ACTION ITEM A:
Do the statements (i), (ii), and (iii) below agree with the cryotherapy article? Answer yes or no for each, quoting the words of the cryotherapy article that decide it.
(i) Whole-body cryotherapy has been used since the 1990s to improve pain and function in arthritis.
(ii) The study in Poland involved people aged 18-65.
(iii) In the medication-only group, no one had a 50% improvement in depression symptoms.
ACTION ITEM B:
Rewrite the passage of the cryotherapy article starting with "Whole-body cryotherapy has" and going on through "bristling with energy.", putting "sportspeople" in place of "athletes".

EXTRACTED TEXT:
*****

Whole-body cryotherapy has been used since the 1980s to improve pain and function in various forms of arthritis. More recently, it has become a popular method amongst athletes to improve their recovery from exercise, reduce muscle soreness, and increase their general sense of wellbeing. 

If you have ever jumped into the freezing-cold sea in winter or braved an ice bath, you will know that afterwards, you feel fantastic. As the endorphins released by your body course through your blood vessels following the cold exposure, you feel alive. You are bristling with energy. 

Many people struggle with low mood or anxiety. The complexity and relentlessness of modern life exacerbate this. There is an understandable reluctance for many people with mental health issues to take medication. Interest in strategies other than medication to treat depression and anxiety has been growing in recent years. This includes the use of cold therapy to treat mental health issues. A case report published in the BMJ  on this received considerable press coverage. The case report described how a 24-year-old woman who had been on antidepressant medication since the age of 17, took up weekly open water swimming and was eventually able to give up her medication.


Open water swimming is not readily available to everyone, and having ice baths involves the purchase of a considerable amount of ice. For some people, whole-body cryotherapy for three minutes at a time provides a more convenient solution. Scientists have examined whether this might be effective in depression and anxiety. 

Cryotherapy and cold water immersion activate the ‘endogenous opioid system’. This is the system in the body that influences pain perception, sense of wellbeing, addictive behaviour and reward. Cryotherapy is also known to have a positive effect on sleep. 

Scientists in Poland sought to discover whether cryotherapy using a whole-body cryo chamber could be beneficial for people with depression or mixed depression and anxiety. The study involved people aged 18-65. The control group received standard medication for depression and anxiety. The study group, in addition to medication, had 15 sessions of cryotherapy daily, each one lasting 2-3 minutes. In the study group, over a third of participants had a 50% improvement in depression symptoms and almost half had a 50% improvement in anxiety symptoms. In the medication-only group, only 3% had a 50% improvement in depression symptoms and none had a 50% improvement in anxiety. Now, it should be noted that medication takes at least three weeks to have any beneficial effect on depression and anxiety. However, this study does show that there may be a significant benefit to be gained by people with depression and anxiety at the onset of their treatment. 

Even if you do not have depression or anxiety, cryotherapy may be useful for your mood. In a randomised controlled trial of runners, cryotherapy significantly improved the general sense of well being of the athletes after vigorous exercise compared to far infra-red therapy and passive recovery. 

Anecdotally, many people – including me – report a sense of euphoria for several hours after being in the chamber. So, by taking three minutes out of your day, whole-body cryotherapy could potentially change your mood for far longer.

*****

DATASET CONTENT:
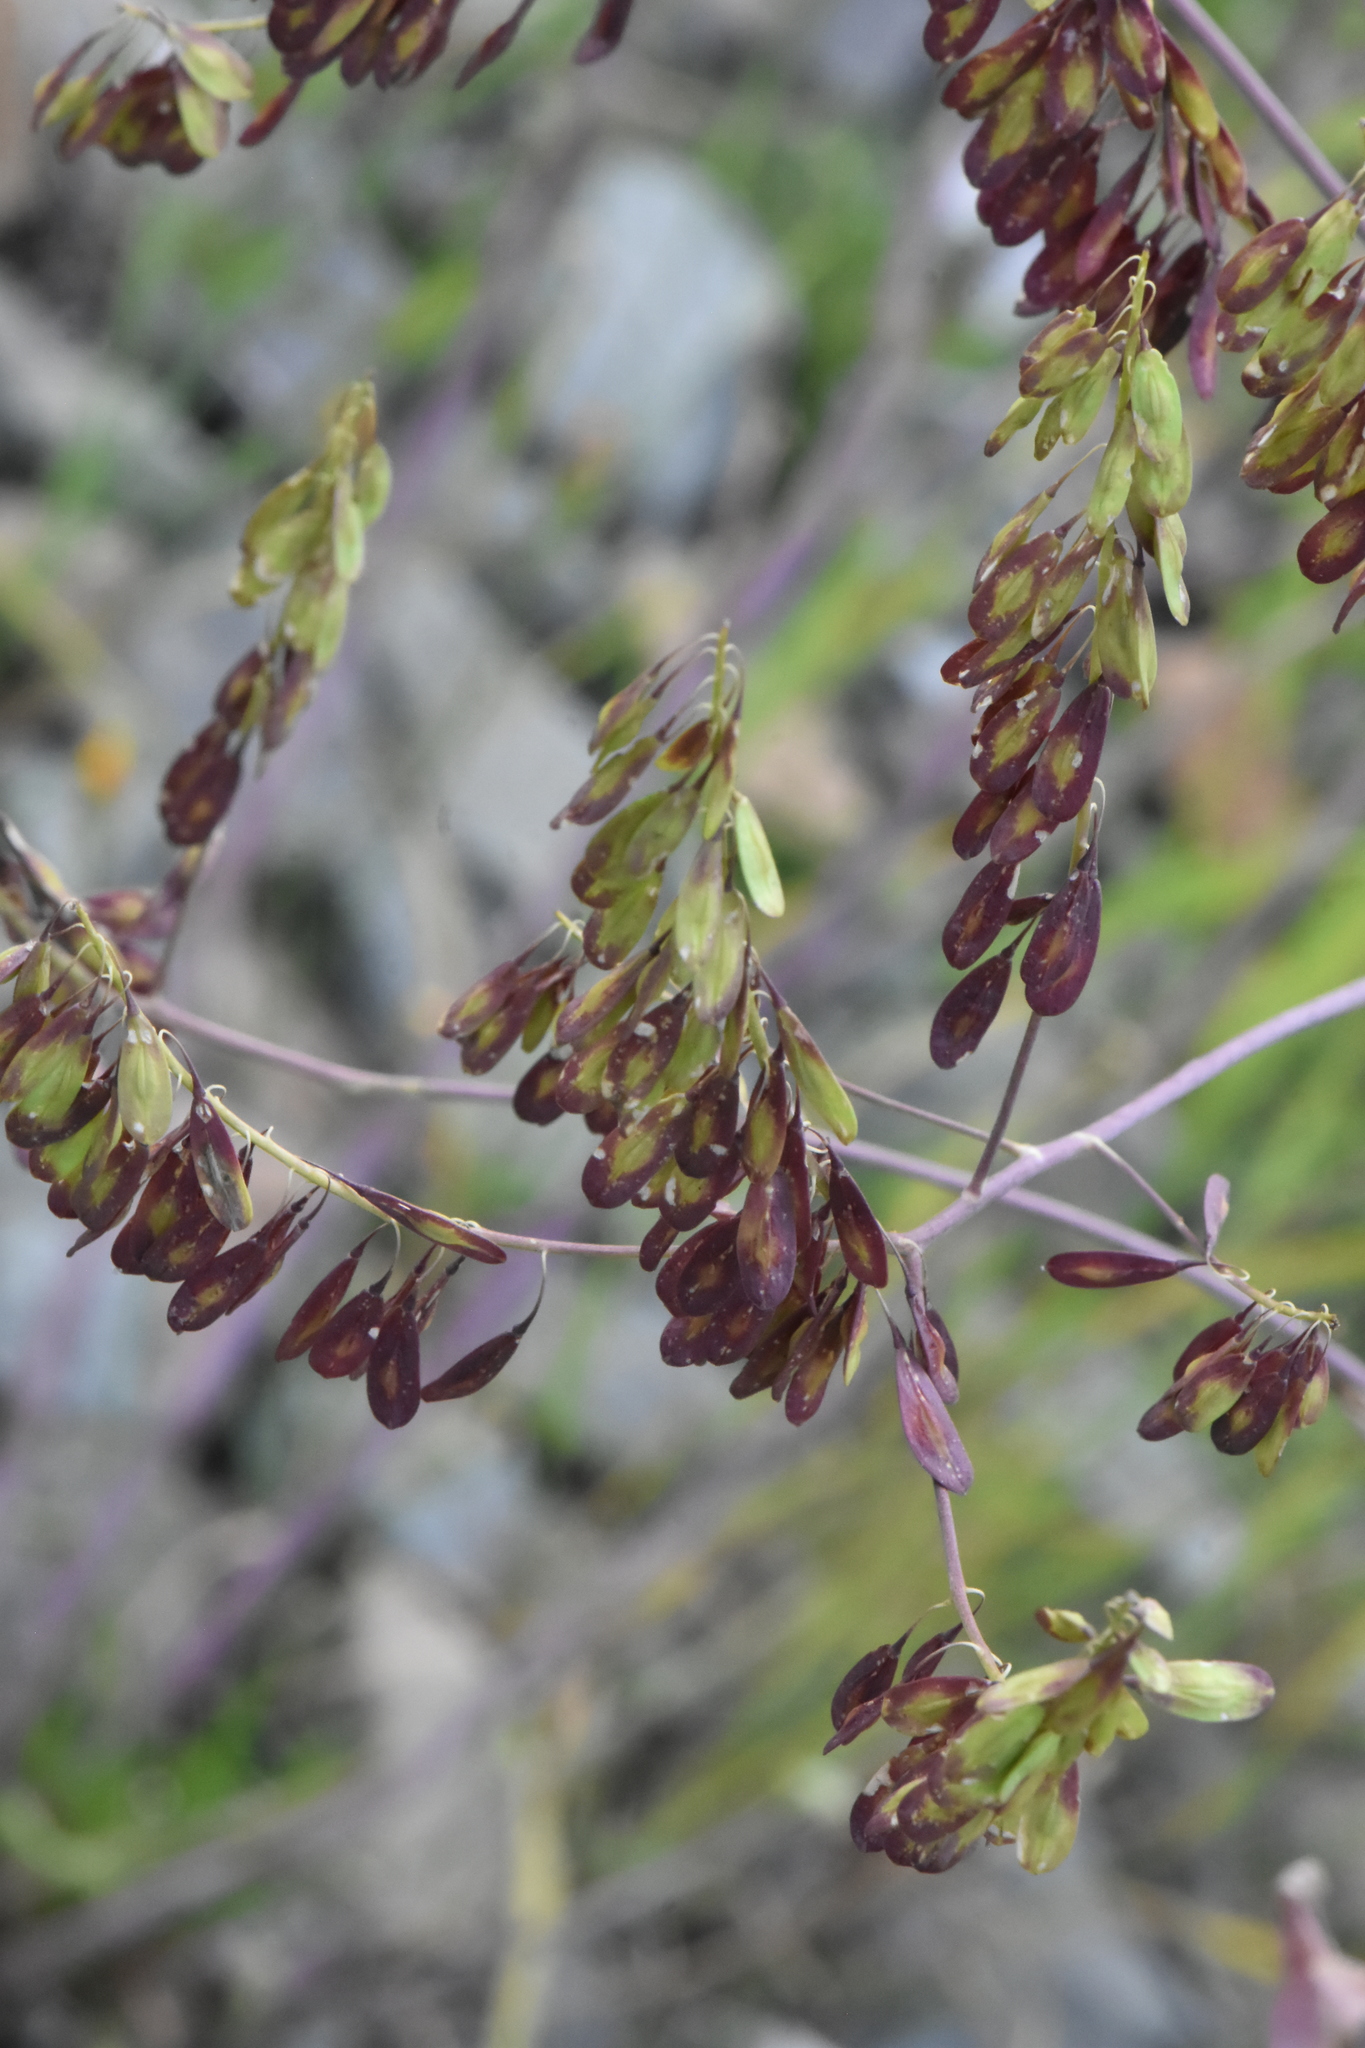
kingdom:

*****

WRITTEN ANSWER A:
(i) No: "Whole-body cryotherapy has been used since the 1980s to improve pain and function in various forms of arthritis."
(ii) Yes: "The study involved people aged 18-65."
(iii) No: "In the medication-only group, only 3% had a 50% improvement in depression symptoms and none had a 50% improvement in anxiety."

WRITTEN ANSWER B:
Whole-body cryotherapy has been used since the 1980s to improve pain and function in various forms of arthritis. More recently, it has become a popular method amongst sportspeople to improve their recovery from exercise, reduce muscle soreness, and increase their general sense of wellbeing. 

If you have ever jumped into the freezing-cold sea in winter or braved an ice bath, you will know that afterwards, you feel fantastic. As the endorphins released by your body course through your blood vessels following the cold exposure, you feel alive. You are bristling with energy.